Here's an example of a backreference in this format. Say that the location is $123 and the length nybble is $4 (meaning 7 bytes). Then, these are stored as the 16-bit value $2314. If you want a C++ example:
Code: Select all
// "location" ranges from 0x000 to 0xFFF
// "length" ranges from 3-18
byte[0] = location & 0xFF;
byte[1] = ((location >> 4) & 0xF0) | (length - 3);
Here's an example. The EA Sports logo that appears at the very beginning of the game has its graphics stored starting at $1069B4 in ROM, which are then decompressed to $5380 in VRAM.
The first bytes are 00 00 1A 00, which means we will be decompressing something that is 6,656 bytes long.
The first byte is $51, so that's our bitfield. In binary, that's 01010001. There will be a byte, 3 backreferences, a byte, a backreference, another byte, and another backreference.
FF | EE FF | 00 0F | 12 0F | F7 | 22 04 | 71 | 13 0D
Here's the breakdown.
- The first byte is FF.
- The next 2 bytes are a backreference. With EE FF, that means the location to copy from is $FEE and the length is $F, or 18 bytes. Since the only byte written so far is $FF, that means that byte will be copied to $FEF-$FFF, and then $000. All these 19 bytes contain $FF.
- Another backreference, this time 00 0F, so the location is $000 and the length is 18 bytes. The result is now that bytes $001-$012 are all $FF.
- Even another backreference, with bytes 12 0F. The location is $012 and the length is 18 bytes. Bytes $013-$024 are all $FF.
- Next is an uncompressed byte, $F7. $025 is now $F7.

TASKS TO CARRY OUT:
1. Summarize the passage on this compression format in two sentences.
2. In the compression walkthrough, at what ROM address do the EA Sports logo graphics begin?
3. Carry on with the compression walkthrough, starting after the entry for the uncompressed byte $F7.

PROVIDED DATA:
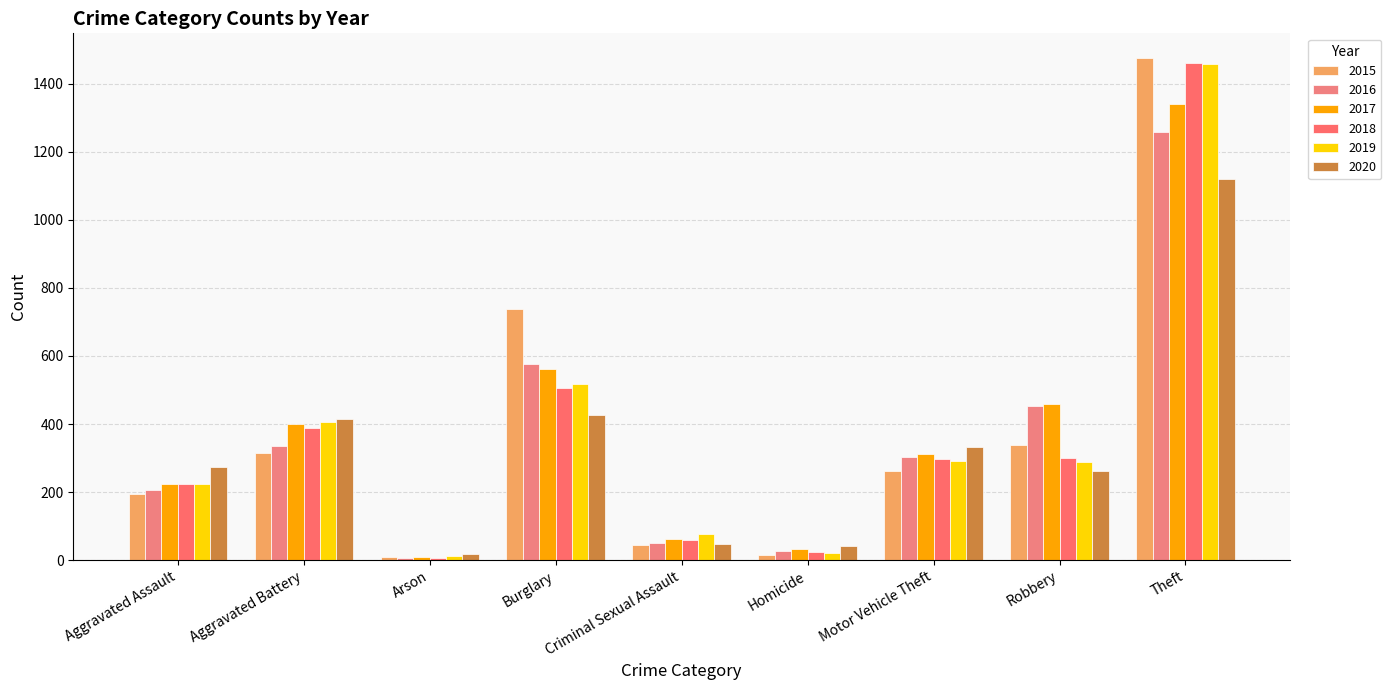

Where is 2020 nearest to the value 568?

Burglary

ANSWERS TO THE EXERCISES:
1. A backreference stores a 12-bit location and a length nybble (the length minus 3) together as a 16-bit value, which the passage also shows in C++. It then decodes the start of the EA Sports logo graphics, where the first data byte is a bitfield that sets which entries are literal bytes and which are backreferences.

2. $1069B4

3.
- A backreference coming next. The bytes are 22 04, so the location is $022 and the length is $4, or 7 bytes. The bytes written since $022 are FF FF FF F7, so this sequence will be written. But when the length isn't enough to cover all the bytes backreferenced, the sequence just repeats. Therefore, $026-$02C will contain FF FF FF F7 FF FF FF.
- Another uncompressed byte, this time a $71, so $02D is now 71.
- Last bit in the bitfield. It's a backreference, with bytes 13 0D. That means the location is $013 and the length is $D, or 16 bytes. All that was written to $013-$022 were FF bytes, so that means 16 $FF bytes are written to $02E-$03D.
And here's the result for bytes $000-$03D of the buffer:
Code: Select all
FF FF FF FF FF FF FF FF FF FF FF FF FF FF FF FF
FF FF FF FF FF FF FF FF FF FF FF FF FF FF FF FF
FF FF FF FF FF F7 FF FF FF F7 FF FF FF 71 FF FF
FF FF FF FF FF FF FF FF FF FF FF FF FF FF
$FEE-$FFF also has all $FF bytes written. Then, the pattern continues until all 6,656 bytes have been written to VRAM, at which point decompression stops.